Tasks>
A) Which subroutines are listed with INCLUDE in the AlgSList.s code of the write-up on the palindrome subroutines?
B) Continue the write-up on the palindrome subroutines, starting after its last sentence.

Excerpt provided>
━━━━
Calling one of these subroutines from another in these places is a no-brainer - but it has some implications for how I can return results with less than the full three palindromes. Just omitting the unneeded ones is a cardinal sin, of course (it doesn't give any way to tell at what stack level the non-palindrome items start). The actually viable options are a list or meta to bundle them up, or placeholder items for the unneeded ones. I found it to be more efficient if I use the latter option, with the appropriate representation of a zero as the placeholder. The otherwise unremarkable subroutine AlgS1 for 1-digit numbers showcases this: convert the meta on the stack (consisting of the digit and BINT1 as the digit count) into a list, and pad it with two lists containing one BINT0 each. Early on I determined that I wanted a valid digit in the placeholder, not just an empty list. That was before I switched the user-facing output format from digit lists to ZINTs, so an empty list would have been a user-visible inconsistency: AlgS1 (and some others) can produce a list containing a single BINT0 as one of their primary outputs too, alongside placeholders. The later switch to ZINT output format can hide this inconsistency, but I left this small optimization potential behind in case there's a need to hand the digit-list format back to the user again. Utilizing this potential would also have ripple effects throughout the higher-order "short" / "small" subroutines (because they usually pick apart the result of the call to lower-order ones to check for a third palindrome instead of checking all the conditions beforehand; I'll get back to that below), so it's a fairly invasive change with questionable benefits.
Code:
LABEL AlgSList.s
{
  INCLUDE AlgS1
  INCLUDE AlgS2
  INCLUDE AlgS3
  INCLUDE AlgS4
  INCLUDE AlgS5
  INCLUDE AlgS6
}
@
Code:
LABEL AlgS1.s
::
  P{}N
  BINT0 ONE{}N DUP
;
@
The 2-digit subroutine is less trivial, but still manageable. The proof lists three distinct cases; technically there should be a fourth to handle input \(10\), but apparently the authors consider that piece of the puzzle so trivial it doesn't need to be mentioned at all (much like the whole 1-digit subroutine, actually). I'm lumping that case with the other instances of \((\delta+1)\delta\) initially. Those are handled in the nested secondary spanning multiple lines of source; the case \(10\) gets some extra handling at the end of that secondary, after the caseDROP causes the other instances to drop out. That special handling kicks out the { BINT0 BINT0 } palindrome from level 3 and appends a placeholder instead; this is done to avoid the non-canonical representation of a 0 (again, in case the lists are handed to the user), and also to keep the palindromes sorted by magnitude. That's not only a more pretty result for the user, but it also simplifies processing the results in the higher-order subroutines (especially with a placeholder as 0-valued palindrome ending up in level 1 if it exists).
The remaining two cases share much of their code, but \(\delta_1>\delta_0+1\) needs some massaging to get the values in line with the other case's expectations. Comparing the cases in the proof will easily reveal that the compensation needs to replace \(\delta_1\) with \(\delta_1-1\) and \(\delta_0\) with \(g+\delta_0\), so that's what the other nested secondary does. (Remember that the base we operate in, which the proof calls \(g\), is stored in LAM1.) Sharing code between similar cases with an IT or ITE to take care of the differences will be a common sight in the other subroutines, better get used to it now; we'll also see some more messy instances of code sharing, including some runstream and return stack manipulation.
━━━━
Listed entries>
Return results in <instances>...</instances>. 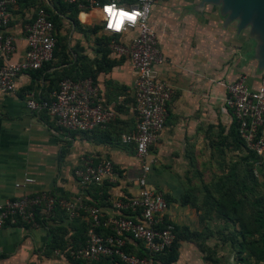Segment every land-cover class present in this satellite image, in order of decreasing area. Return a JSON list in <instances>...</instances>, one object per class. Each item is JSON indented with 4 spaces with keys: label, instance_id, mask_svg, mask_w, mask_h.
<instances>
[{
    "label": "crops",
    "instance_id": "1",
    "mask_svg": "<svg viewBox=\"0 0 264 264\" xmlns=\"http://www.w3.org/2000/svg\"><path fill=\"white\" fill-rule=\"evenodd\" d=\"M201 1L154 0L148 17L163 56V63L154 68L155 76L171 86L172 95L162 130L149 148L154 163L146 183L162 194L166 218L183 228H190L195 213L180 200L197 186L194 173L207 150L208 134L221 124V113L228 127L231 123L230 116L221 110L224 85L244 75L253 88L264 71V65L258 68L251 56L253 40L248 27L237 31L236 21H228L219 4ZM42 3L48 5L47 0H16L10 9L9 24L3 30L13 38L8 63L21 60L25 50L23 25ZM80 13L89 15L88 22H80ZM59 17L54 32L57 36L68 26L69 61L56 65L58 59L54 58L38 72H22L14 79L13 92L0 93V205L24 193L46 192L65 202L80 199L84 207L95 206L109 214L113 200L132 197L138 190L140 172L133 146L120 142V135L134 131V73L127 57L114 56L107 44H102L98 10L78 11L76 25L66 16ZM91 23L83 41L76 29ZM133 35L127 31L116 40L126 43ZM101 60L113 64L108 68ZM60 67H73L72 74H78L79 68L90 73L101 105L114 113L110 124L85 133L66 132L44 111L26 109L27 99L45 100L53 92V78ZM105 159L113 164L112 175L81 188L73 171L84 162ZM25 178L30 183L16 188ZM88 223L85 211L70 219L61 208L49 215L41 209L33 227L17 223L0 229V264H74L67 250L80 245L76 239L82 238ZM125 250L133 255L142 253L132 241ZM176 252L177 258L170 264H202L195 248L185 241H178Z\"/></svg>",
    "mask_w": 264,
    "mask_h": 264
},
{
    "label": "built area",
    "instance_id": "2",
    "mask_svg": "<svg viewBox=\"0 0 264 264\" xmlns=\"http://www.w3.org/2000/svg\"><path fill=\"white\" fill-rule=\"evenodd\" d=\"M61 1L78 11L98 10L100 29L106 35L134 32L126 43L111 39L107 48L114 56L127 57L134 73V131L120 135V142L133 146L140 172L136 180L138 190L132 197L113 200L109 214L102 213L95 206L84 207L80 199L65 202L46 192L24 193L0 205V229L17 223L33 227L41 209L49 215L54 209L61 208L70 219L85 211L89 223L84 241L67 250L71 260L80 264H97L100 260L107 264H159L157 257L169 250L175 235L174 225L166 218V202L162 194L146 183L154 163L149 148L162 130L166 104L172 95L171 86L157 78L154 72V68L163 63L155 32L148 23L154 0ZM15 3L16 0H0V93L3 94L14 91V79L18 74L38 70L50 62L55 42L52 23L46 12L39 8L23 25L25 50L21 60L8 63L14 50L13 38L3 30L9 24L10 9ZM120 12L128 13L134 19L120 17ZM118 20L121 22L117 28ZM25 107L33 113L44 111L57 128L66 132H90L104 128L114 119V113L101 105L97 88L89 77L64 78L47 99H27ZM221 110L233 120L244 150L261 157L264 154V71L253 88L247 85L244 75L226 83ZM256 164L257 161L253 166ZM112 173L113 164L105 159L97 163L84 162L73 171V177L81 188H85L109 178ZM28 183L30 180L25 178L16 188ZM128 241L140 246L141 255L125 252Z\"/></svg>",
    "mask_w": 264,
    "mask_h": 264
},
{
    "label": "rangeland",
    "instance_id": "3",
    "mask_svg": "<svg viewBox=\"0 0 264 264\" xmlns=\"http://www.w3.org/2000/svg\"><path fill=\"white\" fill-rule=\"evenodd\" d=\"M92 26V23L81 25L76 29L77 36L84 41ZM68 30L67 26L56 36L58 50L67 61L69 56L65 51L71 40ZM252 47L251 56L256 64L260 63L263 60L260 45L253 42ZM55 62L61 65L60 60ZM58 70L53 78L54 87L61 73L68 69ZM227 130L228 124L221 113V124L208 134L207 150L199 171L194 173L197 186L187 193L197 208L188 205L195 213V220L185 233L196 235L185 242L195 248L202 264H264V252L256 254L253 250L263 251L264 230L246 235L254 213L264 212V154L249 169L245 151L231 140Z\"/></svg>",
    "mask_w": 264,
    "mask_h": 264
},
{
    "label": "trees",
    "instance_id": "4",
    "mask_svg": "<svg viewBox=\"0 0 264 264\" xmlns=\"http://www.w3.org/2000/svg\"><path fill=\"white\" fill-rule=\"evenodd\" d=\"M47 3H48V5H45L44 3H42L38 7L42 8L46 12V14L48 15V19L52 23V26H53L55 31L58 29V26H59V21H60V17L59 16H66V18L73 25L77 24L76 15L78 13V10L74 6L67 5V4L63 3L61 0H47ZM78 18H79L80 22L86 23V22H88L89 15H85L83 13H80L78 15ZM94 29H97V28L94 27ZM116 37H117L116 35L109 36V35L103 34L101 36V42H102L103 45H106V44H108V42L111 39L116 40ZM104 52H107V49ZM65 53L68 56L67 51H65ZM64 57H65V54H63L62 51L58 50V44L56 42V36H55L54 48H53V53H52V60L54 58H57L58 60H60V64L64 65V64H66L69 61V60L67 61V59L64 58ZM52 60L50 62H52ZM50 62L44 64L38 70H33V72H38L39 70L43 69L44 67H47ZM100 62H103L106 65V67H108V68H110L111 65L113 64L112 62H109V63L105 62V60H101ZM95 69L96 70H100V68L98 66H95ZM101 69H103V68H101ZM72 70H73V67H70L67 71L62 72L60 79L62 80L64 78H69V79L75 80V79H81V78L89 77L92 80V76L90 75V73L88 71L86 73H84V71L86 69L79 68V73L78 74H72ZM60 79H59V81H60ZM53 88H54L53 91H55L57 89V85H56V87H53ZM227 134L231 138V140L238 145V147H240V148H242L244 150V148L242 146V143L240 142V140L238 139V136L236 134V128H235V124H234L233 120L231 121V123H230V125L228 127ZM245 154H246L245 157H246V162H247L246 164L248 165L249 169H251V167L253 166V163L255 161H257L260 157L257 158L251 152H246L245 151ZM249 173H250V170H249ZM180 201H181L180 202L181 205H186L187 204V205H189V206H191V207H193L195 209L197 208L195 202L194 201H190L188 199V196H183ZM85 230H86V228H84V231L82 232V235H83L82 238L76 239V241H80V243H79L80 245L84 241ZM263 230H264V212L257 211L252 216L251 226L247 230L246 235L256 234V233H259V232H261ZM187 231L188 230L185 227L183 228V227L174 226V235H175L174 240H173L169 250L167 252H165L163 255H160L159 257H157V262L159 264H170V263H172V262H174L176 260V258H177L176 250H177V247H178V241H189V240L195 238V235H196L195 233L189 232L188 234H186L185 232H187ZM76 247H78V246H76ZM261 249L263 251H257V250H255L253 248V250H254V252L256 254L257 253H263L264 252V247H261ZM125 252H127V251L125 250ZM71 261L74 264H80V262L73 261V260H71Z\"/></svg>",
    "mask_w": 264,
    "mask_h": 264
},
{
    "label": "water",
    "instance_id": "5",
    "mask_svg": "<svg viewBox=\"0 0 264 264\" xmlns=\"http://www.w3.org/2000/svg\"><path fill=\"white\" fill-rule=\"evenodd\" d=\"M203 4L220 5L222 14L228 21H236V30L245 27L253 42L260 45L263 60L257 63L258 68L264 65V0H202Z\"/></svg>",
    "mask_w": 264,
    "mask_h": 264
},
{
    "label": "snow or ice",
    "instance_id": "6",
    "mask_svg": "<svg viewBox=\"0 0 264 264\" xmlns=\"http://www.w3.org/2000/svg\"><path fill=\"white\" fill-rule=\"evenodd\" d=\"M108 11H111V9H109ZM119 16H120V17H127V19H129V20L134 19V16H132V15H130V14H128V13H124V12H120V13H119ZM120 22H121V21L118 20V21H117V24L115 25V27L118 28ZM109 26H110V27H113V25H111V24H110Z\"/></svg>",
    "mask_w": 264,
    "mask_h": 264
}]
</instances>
━━━━
Answers to the tasks>
A) AlgS1, AlgS2, AlgS3, AlgS4, AlgS5, AlgS6

B)
Code:
LABEL AlgS2.s
::
  NDUP #1- #=case
  ::
    #1-DUP TWO{}N
    1GETLAM #1- ONE{}N
    BINT1 ONE{}N
    4ROLL DUP#0<> caseDROP
    ONE{}N 4ROLLDROP
  ;
  2DUP#< IT
  :: #1-SWAP 1GETLAM #+SWAP ;
  SWAPOVER#-
  SWAPDUP TWO{}N
  SWAP ONE{}N
  BINT0 ONE{}N
;
@
With 3 digits we have six cases already. The case \(\delta_2\le\delta_0\) is handled all the way at the end, and from inside the long nested secondary entered with IT the other two similar cases use its code as well (NOTcasedrop and ?SEMI are used to jump out to the shared code). Then, in a first relatively benign example for return stack fiddling, the RDROP (combined with a DROP, but looking for such combinations is just basic SysRPL optimization) removes that shared code from the return stack so the remaining three cases can do their job unimpeded. The #>2case with the following inner nested secondary sorts out one of them; the other two (\(201\) and \(100\)) have some similarity again, so they are handled together at first, then the difference is applied: a placeholder palindrome for the \(100\) case and a \(101\) as largest palindrome otherwise.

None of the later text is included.